Other voting methods
How to use Belenios for alternative voting methods?

We propose three voting interfaces for voters, where voters can either grade or rank candidates. You may use one of these three interfaces for voters and then apply your own counting functions on the decrypted ballots.

Preparation of the election

On the new interface, when filling the page "Questions", you need to select one of these three types of answers, even if you want to apply another counting method:

  • rank the propositions (Condorcet-Schulze Method): the voters will have to rank the candidates, possibly with equalities
  • rank the propositions (STV Method): the voters will have to rank the candidates, without eaualities
  • grade the propositions: the voters will have to grade each candidate
You may preview the booth ("Preview booth" on the "Questions" page).
When a voter ranks or grades candidates, their vote is encoded as a list of integers. The encoding is explained in the corresponding page (Condorcet-Schulze, STV, Majority Judgement)


After the tally

Once the election is closed and the authorities have used their secret decryption key, the result of the election is displayed using the chosen counting method (Condorcet-Schulze, STV, Majority Judgement), even if this is not the counting method you want to apply. You need to inform your voters about this.

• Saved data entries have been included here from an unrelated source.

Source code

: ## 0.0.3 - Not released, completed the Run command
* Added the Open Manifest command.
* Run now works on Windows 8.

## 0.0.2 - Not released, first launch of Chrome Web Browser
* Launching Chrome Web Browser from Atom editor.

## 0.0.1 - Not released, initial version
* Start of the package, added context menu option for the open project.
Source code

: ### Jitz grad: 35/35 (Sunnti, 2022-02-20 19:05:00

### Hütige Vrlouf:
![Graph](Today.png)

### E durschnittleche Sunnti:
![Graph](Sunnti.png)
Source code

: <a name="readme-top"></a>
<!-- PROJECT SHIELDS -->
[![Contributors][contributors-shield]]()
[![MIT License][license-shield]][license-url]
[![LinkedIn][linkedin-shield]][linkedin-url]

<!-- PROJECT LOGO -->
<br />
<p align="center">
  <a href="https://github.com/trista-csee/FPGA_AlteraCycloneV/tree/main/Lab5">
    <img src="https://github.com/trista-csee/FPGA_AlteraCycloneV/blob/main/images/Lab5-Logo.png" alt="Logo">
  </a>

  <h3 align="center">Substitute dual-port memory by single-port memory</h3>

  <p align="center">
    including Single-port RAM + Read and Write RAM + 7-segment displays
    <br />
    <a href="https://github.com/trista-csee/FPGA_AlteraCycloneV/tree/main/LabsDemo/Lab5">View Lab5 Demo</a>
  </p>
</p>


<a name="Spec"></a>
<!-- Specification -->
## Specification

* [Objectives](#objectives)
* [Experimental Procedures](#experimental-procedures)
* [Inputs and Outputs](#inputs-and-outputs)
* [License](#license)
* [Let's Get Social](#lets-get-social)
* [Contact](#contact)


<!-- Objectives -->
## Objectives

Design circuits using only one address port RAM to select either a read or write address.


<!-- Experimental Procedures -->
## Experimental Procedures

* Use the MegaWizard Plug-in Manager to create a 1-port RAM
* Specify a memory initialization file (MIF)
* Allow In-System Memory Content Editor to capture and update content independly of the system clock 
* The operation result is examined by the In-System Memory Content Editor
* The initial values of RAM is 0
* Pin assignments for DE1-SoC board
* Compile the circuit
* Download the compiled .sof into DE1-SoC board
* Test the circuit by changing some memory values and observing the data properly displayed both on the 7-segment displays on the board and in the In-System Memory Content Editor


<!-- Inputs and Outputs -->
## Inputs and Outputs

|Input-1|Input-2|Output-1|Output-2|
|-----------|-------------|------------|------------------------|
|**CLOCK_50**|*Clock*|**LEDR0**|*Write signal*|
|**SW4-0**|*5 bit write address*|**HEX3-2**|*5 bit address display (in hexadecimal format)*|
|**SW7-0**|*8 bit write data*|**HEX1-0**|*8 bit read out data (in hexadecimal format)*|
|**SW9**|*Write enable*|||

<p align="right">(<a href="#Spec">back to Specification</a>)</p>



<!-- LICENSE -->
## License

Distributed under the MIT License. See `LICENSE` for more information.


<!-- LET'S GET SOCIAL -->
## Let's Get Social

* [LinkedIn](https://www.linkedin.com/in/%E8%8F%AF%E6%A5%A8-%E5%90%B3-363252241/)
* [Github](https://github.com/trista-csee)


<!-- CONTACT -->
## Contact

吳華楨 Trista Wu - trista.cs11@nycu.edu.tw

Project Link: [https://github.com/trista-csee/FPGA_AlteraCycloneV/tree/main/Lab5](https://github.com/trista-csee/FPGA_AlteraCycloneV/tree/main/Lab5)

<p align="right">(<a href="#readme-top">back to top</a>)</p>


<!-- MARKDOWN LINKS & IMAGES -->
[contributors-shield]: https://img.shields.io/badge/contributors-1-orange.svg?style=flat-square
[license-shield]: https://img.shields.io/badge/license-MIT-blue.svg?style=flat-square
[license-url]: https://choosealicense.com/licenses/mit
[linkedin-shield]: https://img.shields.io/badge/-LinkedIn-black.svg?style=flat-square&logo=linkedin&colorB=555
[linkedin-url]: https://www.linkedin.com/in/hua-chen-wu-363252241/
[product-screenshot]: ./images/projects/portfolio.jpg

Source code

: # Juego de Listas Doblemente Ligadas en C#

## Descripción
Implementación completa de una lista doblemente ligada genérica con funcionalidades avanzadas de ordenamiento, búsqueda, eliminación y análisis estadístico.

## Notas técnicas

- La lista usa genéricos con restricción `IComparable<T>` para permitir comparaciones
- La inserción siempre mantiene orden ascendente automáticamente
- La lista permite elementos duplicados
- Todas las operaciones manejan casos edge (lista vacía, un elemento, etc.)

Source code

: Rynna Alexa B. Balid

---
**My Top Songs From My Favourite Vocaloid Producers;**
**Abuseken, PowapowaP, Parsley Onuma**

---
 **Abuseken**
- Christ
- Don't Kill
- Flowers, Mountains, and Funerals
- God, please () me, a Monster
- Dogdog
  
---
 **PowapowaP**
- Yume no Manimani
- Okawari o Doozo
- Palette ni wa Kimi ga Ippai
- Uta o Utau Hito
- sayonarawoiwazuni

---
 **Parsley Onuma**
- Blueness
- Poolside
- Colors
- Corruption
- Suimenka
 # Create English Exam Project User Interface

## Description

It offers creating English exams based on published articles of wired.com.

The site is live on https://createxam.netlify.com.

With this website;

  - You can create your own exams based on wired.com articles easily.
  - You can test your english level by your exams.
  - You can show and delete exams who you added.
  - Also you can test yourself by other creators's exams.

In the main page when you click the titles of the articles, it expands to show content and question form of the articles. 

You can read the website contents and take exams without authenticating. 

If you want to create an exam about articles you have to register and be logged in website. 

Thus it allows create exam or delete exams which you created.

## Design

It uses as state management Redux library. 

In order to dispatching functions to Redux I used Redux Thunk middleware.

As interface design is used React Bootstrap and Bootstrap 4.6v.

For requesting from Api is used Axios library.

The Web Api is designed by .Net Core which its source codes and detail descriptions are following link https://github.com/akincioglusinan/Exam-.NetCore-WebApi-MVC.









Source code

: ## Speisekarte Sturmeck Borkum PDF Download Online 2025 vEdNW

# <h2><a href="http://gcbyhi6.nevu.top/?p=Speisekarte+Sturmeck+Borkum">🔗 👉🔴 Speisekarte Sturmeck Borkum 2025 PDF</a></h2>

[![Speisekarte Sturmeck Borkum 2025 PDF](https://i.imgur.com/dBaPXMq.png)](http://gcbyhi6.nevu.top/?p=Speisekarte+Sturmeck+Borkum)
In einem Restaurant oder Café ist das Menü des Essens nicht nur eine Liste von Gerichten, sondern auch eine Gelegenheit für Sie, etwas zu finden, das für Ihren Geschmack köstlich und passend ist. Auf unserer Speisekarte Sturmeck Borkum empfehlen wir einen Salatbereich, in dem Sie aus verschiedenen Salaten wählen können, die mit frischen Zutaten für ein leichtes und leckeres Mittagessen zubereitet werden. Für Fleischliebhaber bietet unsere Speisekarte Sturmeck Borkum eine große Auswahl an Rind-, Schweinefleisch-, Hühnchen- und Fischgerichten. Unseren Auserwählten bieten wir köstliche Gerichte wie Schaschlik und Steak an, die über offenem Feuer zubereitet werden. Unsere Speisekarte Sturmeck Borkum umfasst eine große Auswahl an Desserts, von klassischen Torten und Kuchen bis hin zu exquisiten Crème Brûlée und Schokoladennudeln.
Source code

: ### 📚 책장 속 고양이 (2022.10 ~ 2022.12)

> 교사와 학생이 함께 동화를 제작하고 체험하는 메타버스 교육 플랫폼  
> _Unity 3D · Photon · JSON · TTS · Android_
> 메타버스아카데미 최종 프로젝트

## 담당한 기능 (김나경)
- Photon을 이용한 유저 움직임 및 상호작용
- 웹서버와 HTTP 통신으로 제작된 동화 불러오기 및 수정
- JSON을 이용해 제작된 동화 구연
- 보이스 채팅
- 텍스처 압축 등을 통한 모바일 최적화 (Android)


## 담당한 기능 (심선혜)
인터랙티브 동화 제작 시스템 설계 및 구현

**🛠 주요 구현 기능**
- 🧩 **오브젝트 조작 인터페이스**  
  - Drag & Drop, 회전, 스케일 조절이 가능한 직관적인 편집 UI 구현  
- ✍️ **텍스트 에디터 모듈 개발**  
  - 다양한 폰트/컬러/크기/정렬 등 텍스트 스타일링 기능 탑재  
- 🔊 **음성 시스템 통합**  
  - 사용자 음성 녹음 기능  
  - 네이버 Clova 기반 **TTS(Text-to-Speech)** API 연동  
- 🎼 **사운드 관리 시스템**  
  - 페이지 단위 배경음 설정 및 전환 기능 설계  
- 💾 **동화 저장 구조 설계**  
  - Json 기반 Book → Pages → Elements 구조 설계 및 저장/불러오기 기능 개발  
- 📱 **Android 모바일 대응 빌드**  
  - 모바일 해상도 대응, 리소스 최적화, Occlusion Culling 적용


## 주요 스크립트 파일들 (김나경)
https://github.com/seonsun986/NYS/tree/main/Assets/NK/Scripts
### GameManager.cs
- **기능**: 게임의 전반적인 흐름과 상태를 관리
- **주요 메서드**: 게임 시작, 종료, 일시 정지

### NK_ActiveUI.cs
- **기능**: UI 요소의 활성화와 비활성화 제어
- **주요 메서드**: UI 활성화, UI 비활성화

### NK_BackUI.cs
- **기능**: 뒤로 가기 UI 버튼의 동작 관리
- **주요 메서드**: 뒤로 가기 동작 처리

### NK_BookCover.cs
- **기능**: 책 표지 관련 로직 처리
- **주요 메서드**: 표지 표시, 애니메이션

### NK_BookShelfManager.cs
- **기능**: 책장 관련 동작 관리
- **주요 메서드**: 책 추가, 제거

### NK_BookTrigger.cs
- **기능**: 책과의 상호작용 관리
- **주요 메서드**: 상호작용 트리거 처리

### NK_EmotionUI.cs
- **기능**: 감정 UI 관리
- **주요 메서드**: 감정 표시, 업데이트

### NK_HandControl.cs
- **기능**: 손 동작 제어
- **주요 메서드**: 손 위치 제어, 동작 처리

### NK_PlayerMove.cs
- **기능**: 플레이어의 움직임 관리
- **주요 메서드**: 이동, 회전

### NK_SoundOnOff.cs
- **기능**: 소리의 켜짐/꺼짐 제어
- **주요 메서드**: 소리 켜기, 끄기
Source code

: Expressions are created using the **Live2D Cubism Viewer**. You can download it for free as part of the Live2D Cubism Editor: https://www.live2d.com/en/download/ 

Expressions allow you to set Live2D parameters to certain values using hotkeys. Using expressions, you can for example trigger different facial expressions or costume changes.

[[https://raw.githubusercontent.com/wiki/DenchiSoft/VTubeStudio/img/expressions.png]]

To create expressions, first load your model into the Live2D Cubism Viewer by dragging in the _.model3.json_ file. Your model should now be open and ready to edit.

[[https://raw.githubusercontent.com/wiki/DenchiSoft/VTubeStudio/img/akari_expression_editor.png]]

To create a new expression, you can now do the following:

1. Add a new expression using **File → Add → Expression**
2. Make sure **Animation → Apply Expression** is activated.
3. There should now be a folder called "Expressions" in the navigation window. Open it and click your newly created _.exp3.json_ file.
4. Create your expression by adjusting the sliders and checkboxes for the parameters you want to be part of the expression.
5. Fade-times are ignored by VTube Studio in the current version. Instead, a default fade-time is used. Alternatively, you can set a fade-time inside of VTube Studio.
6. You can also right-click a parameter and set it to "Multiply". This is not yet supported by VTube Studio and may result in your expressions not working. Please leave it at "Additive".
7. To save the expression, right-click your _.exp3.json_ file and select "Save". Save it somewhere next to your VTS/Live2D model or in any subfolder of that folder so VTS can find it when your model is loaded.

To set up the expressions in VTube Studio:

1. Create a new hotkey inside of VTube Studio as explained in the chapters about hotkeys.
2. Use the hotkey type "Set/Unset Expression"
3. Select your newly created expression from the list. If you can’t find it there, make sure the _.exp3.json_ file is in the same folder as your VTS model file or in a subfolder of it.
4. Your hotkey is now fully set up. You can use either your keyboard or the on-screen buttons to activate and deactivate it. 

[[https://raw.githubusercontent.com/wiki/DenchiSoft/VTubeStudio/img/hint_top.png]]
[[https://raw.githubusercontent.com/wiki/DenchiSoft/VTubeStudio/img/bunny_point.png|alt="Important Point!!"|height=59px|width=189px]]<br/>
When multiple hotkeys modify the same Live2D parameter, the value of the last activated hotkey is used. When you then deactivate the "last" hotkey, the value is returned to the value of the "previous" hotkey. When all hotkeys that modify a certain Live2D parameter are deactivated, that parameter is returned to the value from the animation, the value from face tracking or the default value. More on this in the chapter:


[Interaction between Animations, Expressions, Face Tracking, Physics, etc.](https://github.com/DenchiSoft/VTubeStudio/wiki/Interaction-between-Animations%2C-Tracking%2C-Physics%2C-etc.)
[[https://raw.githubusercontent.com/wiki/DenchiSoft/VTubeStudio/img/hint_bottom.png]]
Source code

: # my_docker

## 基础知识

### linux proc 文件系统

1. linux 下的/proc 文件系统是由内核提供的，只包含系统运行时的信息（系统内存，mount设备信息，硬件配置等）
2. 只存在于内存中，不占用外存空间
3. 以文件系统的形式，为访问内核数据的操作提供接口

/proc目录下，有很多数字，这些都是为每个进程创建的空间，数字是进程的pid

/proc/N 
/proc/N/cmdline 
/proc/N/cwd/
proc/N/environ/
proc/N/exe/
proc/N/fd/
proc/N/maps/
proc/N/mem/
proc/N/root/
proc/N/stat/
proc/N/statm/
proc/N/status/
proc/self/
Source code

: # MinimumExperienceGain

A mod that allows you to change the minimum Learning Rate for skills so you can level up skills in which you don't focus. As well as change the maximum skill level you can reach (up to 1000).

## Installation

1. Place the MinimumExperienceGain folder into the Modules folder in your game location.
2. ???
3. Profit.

In addition to the result of the election, the raw votes are published, in a random order so that it is impossible to link a vote to the original ballot, hence it is impossible to link a vote to the corresponding voter. Note that ballots are shuffled in a verifiable manner before decryption so that any external auditor can still check that the result corresponds to the content of the original ballot box.


Applying your own counting method

If you do not wish to use one of the available counting methods on our server, you can still apply any of your favorite algorithms to determine the winner(s) from the raw ballots. We explain here how the election result is formatted, on an example. As a result of the election, you will get something like this:

[[[2,3,1],[1,3,2],[0,0,0],[0,1,2]],[[0,5,9,2],[11,2,0,4],[42,42,42,42],[0,1,2,3]]]

What does this mean?? This a list of list of votes, each vote being itself a list. Here, we have the result of an election with two questions and four voters:
  • the first question has three candidates and received the following list of votes:
    [[2,3,1],[1,3,2],[0,0,0],[0,1,2]];
  • the second question has four candidates and received the following list of votes:
    [[0,5,9,2],[11,2,0,4],[42,42,42,42],[0,1,2,3]].
Actually, in most cases, your election has only one question, in which case, the result is "simply" this: [[[2,3,1],[1,3,2],[0,0,0],[0,1,2]]]. So let's now focus at explaining the result of one question. Here, four ballots have been received, namely: [2,3,1],[1,3,2],[0,0,0], and [0,1,2].
  • [2,3,1] means that one voter has expressed that she prefers the third candidate, then she prefers the first candidate and finally she likes the second candidate the less.
  • Similarly, [1,3,2] indicates that another voter prefers first the first candidate, then the third one, then the second one. If you have chosen the Condorcet-Schulze interface, candidates may have equal rank
  • What about [0,0,0]? This is the encoding of a blank vote.
  • What about [0,1,2]? This means that the voter has ranked the second candidate first, the third candidate second and has not ranked the first candidate.
  • What about a strange vote of the form [11,2,0,4]? This ballot has not been formed using on our voting interface. It may have been computed using online-command tools. This is up to you to decide how to count it. You may want to consider it as invalid.

You can see here that you need clear electoral rules, defined before the election, that assess which ballots are invalid and which are not, and how they are counted.